= WHAT TO WORK ON =
Show all lines from the records below in which the string "shoulder" is present.
-- SOURCE MATERIAL follows --
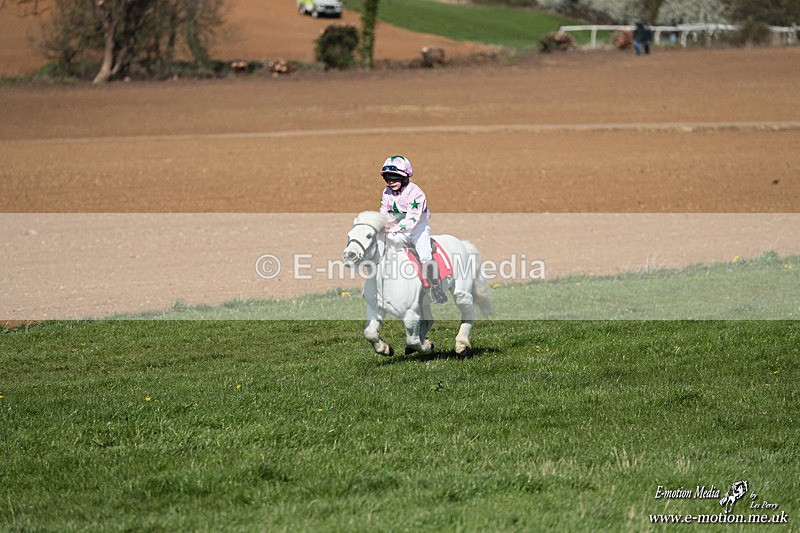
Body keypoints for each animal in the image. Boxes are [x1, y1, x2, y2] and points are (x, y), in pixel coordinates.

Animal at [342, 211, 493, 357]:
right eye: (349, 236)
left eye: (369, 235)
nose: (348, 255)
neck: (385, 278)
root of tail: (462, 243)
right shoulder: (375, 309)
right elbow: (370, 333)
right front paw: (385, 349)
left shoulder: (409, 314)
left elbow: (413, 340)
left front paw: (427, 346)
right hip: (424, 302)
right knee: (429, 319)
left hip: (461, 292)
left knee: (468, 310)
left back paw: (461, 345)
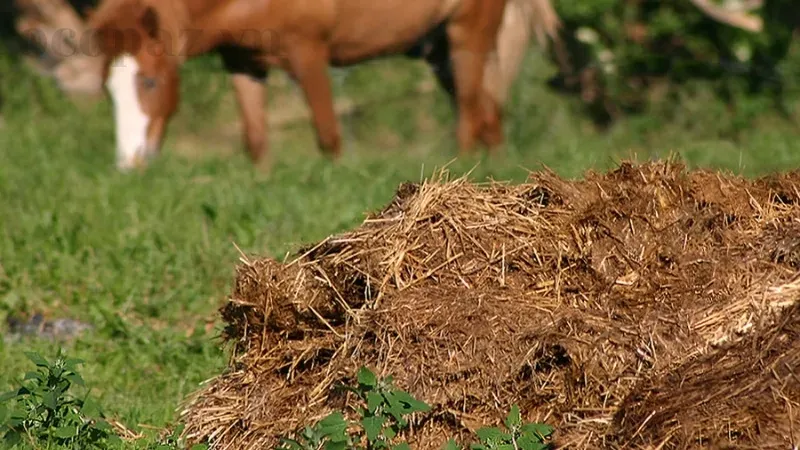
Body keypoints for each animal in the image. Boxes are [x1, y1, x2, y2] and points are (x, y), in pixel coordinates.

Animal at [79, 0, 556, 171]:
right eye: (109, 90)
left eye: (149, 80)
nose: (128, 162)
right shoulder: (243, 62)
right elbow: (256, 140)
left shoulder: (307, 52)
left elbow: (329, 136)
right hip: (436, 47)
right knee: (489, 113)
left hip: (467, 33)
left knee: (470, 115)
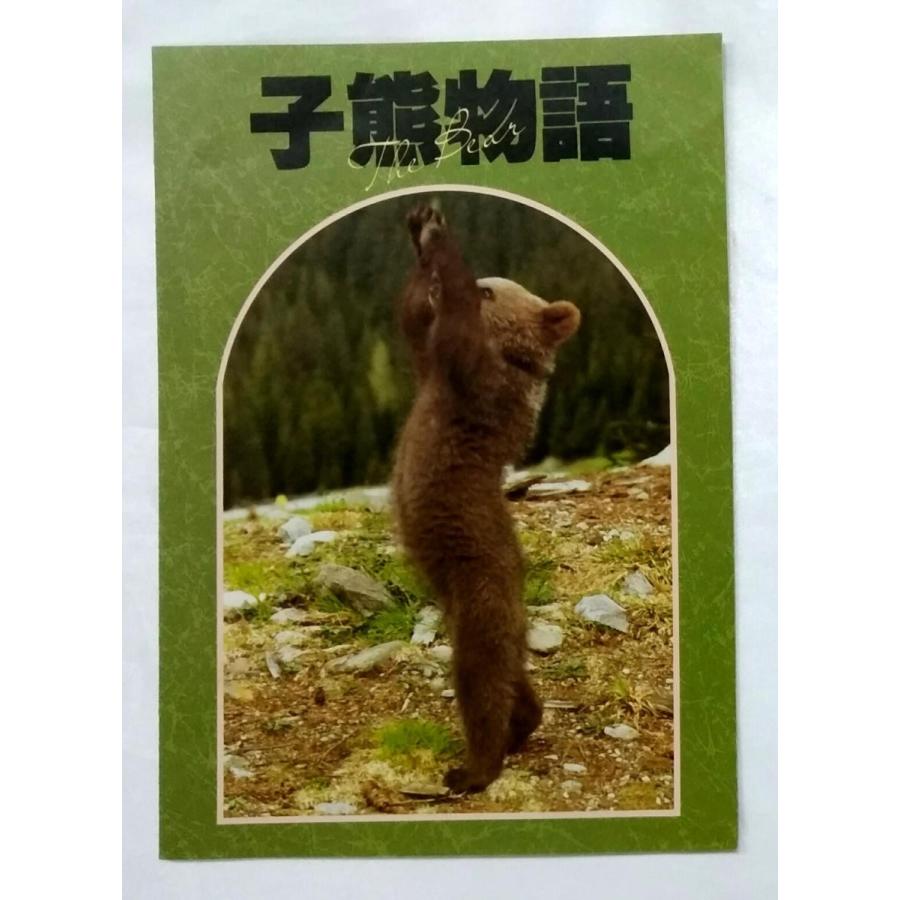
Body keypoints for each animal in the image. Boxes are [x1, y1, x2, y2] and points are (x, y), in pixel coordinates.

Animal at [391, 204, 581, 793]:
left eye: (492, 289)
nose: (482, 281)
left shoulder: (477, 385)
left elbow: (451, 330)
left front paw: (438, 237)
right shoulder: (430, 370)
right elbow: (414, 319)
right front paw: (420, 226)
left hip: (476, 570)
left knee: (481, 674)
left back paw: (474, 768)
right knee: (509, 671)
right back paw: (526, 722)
-- SOURCE MATERIAL concluded --
= WRITTEN SOLUTION =
right shoulder: (375, 309)
left shoulder: (409, 314)
right shoulder: (243, 62)
left shoulder: (307, 52)
left shoulder: (477, 385)
right shoulder: (430, 370)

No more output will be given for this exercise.